Lights for Life – Pediatric ED

Thursday, November 18, 2010  •  Patient Stories

It takes a Community to save a child’s life …. A child like Landon…

“Boy… 2-years old… found submerged in a pool.”

The brief details came through the call radio in the Pediatric Emergency Department. Landon Roberson was being rushed to LRMC by a team of paramedics. “He’s intubated and has a heart rate,” they informed.

Immediately, assignments were given, technicians put on standby, equipment set up and ready. The medical team was in place and waiting. They have only a minute to clear their minds, take a deep breath and prepare for what they need to do.

The nightmare that day began when Landon’s grandmother, Julie Roberson, found him floating face down in the pool completely unconscious.

“I grabbed him and started screaming – CALL 911!” “He wasn’t breathing,” she recalls. “I put him on the floor of the dining room and started CPR. Every third or fourth puff he’d give this huge gasp, and then there was nothing.”

Landon’s mom and dad, Joni and David, were both at work that day. After getting the call to come home immediately, they arrived in a panic to find fire rescue, an ambulance and police cars at the home.

The paramedics worked quickly on Landon, managing to get him stable enough to take him to Lakeland Regional. And upon arrival, Mom and Dad said one more prayer as their son left their sight and was whisked into the Pediatric Emergency Department.

X-rays showed that Landon had taken in lots of water. His heart rate fluctuated drastically – dwindling to almost 50 beats per minute at times, and he was not breathing on his own. His body temperature was a low 88.8 degrees.

The doctor and nurses gave Landon some medications and worked to get his heart rate up. A brand new pediatric warming device was used to get his body temperature back to normal.

Sue Hinds was one of the nurses on shift the day that Landon arrived. At some point, amidst the chaos, Sue went to check on the family. “I walked into the room – mom and dad are hugging each other and crying, looking for that glimmer of hope.”

“At that point,” according to Sue, “we had stabilized his breathing and maintained his heart rhythm. I was positive that he had had enough oxygen to his brain and organs. There was reasonfor hope.”

“I tried to prepare them for what they’d see when they came in.” Sue noted that a lot was in Landon’s favor, “The grandma had done the right thing (giving CPR), and the ambulance had come quickly.” Dr. Maureen Webster, one of LRMC’s Pediatric Emergency Specialists, was also very hopeful.

The family was brought back to Landon’s room. They all took a deep sigh.

Landon’s grandmother Julie recalls, “We were amazed that the nurses let us back there. They had so many people working on him. Plus, there were five to six of us all touching and talking to him.”

Landon started to wake up, moving his arms and legs. Julie remembers, “You’d tickle his feet and they’d start moving. Then he started squeezing hands.” His mother remembers being both amazed and grateful that he was alive.

Landon was taken to St.
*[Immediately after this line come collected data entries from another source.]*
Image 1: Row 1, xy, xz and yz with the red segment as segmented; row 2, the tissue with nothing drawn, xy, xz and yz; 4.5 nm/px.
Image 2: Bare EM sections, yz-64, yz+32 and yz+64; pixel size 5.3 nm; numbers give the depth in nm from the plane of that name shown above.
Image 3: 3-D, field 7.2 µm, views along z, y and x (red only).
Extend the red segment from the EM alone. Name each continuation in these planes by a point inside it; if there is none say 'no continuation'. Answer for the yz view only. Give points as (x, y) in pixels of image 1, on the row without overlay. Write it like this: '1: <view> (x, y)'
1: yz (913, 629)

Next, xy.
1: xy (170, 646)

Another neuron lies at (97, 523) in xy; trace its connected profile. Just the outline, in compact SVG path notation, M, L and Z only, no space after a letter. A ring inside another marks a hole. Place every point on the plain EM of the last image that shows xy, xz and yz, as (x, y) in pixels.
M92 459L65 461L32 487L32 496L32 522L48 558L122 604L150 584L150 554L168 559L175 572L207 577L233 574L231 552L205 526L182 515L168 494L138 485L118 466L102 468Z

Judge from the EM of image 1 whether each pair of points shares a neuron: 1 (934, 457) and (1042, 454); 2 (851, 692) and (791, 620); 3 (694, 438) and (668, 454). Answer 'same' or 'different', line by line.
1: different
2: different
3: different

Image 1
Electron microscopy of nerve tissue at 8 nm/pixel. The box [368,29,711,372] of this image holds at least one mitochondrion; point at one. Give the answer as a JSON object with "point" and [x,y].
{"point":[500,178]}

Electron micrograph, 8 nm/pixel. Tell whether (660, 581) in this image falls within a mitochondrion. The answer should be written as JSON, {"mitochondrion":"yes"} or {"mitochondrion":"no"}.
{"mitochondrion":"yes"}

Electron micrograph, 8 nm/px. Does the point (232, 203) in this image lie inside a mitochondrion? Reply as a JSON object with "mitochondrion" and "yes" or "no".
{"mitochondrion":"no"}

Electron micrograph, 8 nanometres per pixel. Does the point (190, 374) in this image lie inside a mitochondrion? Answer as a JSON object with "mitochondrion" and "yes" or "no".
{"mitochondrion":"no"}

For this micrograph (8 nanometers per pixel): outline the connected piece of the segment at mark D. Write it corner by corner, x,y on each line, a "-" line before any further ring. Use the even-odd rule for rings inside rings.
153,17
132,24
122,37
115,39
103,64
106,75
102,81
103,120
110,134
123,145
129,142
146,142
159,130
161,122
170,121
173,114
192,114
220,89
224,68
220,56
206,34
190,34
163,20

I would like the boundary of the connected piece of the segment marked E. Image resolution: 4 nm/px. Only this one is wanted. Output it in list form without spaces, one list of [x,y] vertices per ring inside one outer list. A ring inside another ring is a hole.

Joseph’s Children’s Hospital in Tampa for observation and released soon after with no side effects or problems, to the astonishment of his family, the nurses and all of the first responders who cared for him.

Sue recalls, “When he left, there was lots of hope in the air. We were praying with them and for them that there was a long life left in this little guy.”

She added, “It was a rewarding feeling that we had done everything that medicine could offer this little boy. It’s a great success story that we will talk about for a long time.”